▶ **Exercise material**
* * *

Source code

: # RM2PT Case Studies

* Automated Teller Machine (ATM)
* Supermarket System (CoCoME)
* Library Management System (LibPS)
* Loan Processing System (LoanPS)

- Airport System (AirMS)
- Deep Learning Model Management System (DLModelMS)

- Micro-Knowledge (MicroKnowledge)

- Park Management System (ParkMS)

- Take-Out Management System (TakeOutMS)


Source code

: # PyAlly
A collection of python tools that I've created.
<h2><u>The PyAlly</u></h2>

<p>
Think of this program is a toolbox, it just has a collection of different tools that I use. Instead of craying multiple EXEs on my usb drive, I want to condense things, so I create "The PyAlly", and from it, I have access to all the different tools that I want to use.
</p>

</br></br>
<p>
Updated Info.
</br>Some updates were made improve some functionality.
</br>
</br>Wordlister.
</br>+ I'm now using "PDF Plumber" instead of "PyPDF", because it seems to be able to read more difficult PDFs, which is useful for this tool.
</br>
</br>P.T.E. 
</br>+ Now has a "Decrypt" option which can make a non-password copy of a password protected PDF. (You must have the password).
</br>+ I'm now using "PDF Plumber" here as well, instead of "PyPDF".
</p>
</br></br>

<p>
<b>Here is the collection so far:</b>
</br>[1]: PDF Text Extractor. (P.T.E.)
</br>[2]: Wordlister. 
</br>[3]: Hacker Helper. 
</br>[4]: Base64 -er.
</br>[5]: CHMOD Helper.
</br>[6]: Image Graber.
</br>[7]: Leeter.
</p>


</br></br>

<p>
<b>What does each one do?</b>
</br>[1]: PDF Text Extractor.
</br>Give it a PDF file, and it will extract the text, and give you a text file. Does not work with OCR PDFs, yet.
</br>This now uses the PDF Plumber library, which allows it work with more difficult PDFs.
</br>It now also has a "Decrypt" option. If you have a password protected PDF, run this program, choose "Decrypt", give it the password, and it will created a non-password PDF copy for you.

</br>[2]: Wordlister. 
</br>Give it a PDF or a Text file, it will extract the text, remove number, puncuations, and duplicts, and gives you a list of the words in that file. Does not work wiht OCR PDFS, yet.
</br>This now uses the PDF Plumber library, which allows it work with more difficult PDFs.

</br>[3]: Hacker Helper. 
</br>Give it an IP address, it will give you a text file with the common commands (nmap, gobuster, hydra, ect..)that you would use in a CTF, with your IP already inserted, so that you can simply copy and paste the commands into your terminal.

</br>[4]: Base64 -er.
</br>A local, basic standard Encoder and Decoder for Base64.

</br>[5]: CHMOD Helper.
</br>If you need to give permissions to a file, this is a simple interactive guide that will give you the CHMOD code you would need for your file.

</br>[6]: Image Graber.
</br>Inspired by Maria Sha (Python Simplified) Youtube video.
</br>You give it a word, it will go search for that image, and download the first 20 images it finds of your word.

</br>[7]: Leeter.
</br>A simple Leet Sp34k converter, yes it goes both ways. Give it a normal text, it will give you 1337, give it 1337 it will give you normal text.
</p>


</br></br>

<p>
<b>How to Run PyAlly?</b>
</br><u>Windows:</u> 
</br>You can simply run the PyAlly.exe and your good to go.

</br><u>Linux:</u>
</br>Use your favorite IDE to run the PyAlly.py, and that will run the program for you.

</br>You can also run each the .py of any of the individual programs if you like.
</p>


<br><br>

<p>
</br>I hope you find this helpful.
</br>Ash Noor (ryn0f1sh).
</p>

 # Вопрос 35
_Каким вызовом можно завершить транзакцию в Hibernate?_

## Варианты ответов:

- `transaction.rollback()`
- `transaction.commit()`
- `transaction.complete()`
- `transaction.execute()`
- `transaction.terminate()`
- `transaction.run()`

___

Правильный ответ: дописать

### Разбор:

* * *

▶ **What is required**
Copy out each line of the data above that contains the string "simple".

▶ **Output below**
</br>If you need to give permissions to a file, this is a simple interactive guide that will give you the CHMOD code you would need for your file.
</br>A simple Leet Sp34k converter, yes it goes both ways. Give it a normal text, it will give you 1337, give it 1337 it will give you normal text.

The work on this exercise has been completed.